Retype every one of these lines without changing anything.

Collected data entries:

------------------------------------------------------------------------

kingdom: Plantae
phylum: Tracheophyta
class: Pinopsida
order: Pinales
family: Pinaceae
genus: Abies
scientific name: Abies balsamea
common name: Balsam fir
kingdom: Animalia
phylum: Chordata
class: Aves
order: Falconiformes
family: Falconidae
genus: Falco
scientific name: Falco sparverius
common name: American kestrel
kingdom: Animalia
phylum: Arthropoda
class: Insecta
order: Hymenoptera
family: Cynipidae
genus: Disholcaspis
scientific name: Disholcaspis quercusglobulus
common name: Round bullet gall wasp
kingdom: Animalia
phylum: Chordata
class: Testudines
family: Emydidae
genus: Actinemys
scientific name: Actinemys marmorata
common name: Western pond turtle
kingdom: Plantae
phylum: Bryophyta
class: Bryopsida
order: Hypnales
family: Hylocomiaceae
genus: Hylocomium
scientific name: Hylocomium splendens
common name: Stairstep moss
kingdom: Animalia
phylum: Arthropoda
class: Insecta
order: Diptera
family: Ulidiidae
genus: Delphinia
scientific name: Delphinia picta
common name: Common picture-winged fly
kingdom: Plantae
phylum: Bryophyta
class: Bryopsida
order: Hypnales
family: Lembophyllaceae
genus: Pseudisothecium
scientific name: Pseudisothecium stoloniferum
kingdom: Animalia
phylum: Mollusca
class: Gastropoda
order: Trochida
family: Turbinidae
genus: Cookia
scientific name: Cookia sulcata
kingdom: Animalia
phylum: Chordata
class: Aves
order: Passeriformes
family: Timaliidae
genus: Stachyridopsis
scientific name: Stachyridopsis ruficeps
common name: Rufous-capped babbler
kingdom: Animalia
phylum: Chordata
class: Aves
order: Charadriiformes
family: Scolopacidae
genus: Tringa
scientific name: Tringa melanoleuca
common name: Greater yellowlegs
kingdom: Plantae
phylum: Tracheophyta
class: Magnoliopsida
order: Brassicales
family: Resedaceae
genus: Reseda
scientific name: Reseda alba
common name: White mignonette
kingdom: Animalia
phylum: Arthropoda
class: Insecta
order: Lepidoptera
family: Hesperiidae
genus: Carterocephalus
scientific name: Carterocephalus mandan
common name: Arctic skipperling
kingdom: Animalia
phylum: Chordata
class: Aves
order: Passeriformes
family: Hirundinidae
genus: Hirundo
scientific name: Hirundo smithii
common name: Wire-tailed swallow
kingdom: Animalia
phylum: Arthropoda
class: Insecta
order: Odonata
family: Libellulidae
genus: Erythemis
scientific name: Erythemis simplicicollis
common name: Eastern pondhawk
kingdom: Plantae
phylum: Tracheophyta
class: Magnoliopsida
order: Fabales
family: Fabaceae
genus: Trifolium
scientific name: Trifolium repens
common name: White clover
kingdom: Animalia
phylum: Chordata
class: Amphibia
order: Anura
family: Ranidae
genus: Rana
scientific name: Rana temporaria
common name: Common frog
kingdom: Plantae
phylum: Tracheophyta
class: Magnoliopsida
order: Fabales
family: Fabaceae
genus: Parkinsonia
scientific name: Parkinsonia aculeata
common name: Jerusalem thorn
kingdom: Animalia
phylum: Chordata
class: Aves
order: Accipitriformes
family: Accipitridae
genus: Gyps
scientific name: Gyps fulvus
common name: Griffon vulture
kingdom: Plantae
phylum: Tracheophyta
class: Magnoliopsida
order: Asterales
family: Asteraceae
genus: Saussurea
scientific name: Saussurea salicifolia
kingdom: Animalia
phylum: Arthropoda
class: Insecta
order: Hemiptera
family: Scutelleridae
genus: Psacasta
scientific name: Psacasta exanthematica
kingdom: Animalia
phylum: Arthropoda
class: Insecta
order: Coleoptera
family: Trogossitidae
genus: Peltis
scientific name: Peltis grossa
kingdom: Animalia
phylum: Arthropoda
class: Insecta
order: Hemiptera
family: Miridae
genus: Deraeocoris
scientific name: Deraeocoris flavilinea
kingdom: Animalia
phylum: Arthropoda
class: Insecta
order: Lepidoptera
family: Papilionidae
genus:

------------------------------------------------------------------------

*Response below*:
kingdom: Plantae
phylum: Tracheophyta
class: Pinopsida
order: Pinales
family: Pinaceae
genus: Abies
scientific name: Abies balsamea
common name: Balsam fir
kingdom: Animalia
phylum: Chordata
class: Aves
order: Falconiformes
family: Falconidae
genus: Falco
scientific name: Falco sparverius
common name: American kestrel
kingdom: Animalia
phylum: Arthropoda
class: Insecta
order: Hymenoptera
family: Cynipidae
genus: Disholcaspis
scientific name: Disholcaspis quercusglobulus
common name: Round bullet gall wasp
kingdom: Animalia
phylum: Chordata
class: Testudines
family: Emydidae
genus: Actinemys
scientific name: Actinemys marmorata
common name: Western pond turtle
kingdom: Plantae
phylum: Bryophyta
class: Bryopsida
order: Hypnales
family: Hylocomiaceae
genus: Hylocomium
scientific name: Hylocomium splendens
common name: Stairstep moss
kingdom: Animalia
phylum: Arthropoda
class: Insecta
order: Diptera
family: Ulidiidae
genus: Delphinia
scientific name: Delphinia picta
common name: Common picture-winged fly
kingdom: Plantae
phylum: Bryophyta
class: Bryopsida
order: Hypnales
family: Lembophyllaceae
genus: Pseudisothecium
scientific name: Pseudisothecium stoloniferum
kingdom: Animalia
phylum: Mollusca
class: Gastropoda
order: Trochida
family: Turbinidae
genus: Cookia
scientific name: Cookia sulcata
kingdom: Animalia
phylum: Chordata
class: Aves
order: Passeriformes
family: Timaliidae
genus: Stachyridopsis
scientific name: Stachyridopsis ruficeps
common name: Rufous-capped babbler
kingdom: Animalia
phylum: Chordata
class: Aves
order: Charadriiformes
family: Scolopacidae
genus: Tringa
scientific name: Tringa melanoleuca
common name: Greater yellowlegs
kingdom: Plantae
phylum: Tracheophyta
class: Magnoliopsida
order: Brassicales
family: Resedaceae
genus: Reseda
scientific name: Reseda alba
common name: White mignonette
kingdom: Animalia
phylum: Arthropoda
class: Insecta
order: Lepidoptera
family: Hesperiidae
genus: Carterocephalus
scientific name: Carterocephalus mandan
common name: Arctic skipperling
kingdom: Animalia
phylum: Chordata
class: Aves
order: Passeriformes
family: Hirundinidae
genus: Hirundo
scientific name: Hirundo smithii
common name: Wire-tailed swallow
kingdom: Animalia
phylum: Arthropoda
class: Insecta
order: Odonata
family: Libellulidae
genus: Erythemis
scientific name: Erythemis simplicicollis
common name: Eastern pondhawk
kingdom: Plantae
phylum: Tracheophyta
class: Magnoliopsida
order: Fabales
family: Fabaceae
genus: Trifolium
scientific name: Trifolium repens
common name: White clover
kingdom: Animalia
phylum: Chordata
class: Amphibia
order: Anura
family: Ranidae
genus: Rana
scientific name: Rana temporaria
common name: Common frog
kingdom: Plantae
phylum: Tracheophyta
class: Magnoliopsida
order: Fabales
family: Fabaceae
genus: Parkinsonia
scientific name: Parkinsonia aculeata
common name: Jerusalem thorn
kingdom: Animalia
phylum: Chordata
class: Aves
order: Accipitriformes
family: Accipitridae
genus: Gyps
scientific name: Gyps fulvus
common name: Griffon vulture
kingdom: Plantae
phylum: Tracheophyta
class: Magnoliopsida
order: Asterales
family: Asteraceae
genus: Saussurea
scientific name: Saussurea salicifolia
kingdom: Animalia
phylum: Arthropoda
class: Insecta
order: Hemiptera
family: Scutelleridae
genus: Psacasta
scientific name: Psacasta exanthematica
kingdom: Animalia
phylum: Arthropoda
class: Insecta
order: Coleoptera
family: Trogossitidae
genus: Peltis
scientific name: Peltis grossa
kingdom: Animalia
phylum: Arthropoda
class: Insecta
order: Hemiptera
family: Miridae
genus: Deraeocoris
scientific name: Deraeocoris flavilinea
kingdom: Animalia
phylum: Arthropoda
class: Insecta
order: Lepidoptera
family: Papilionidae
genus:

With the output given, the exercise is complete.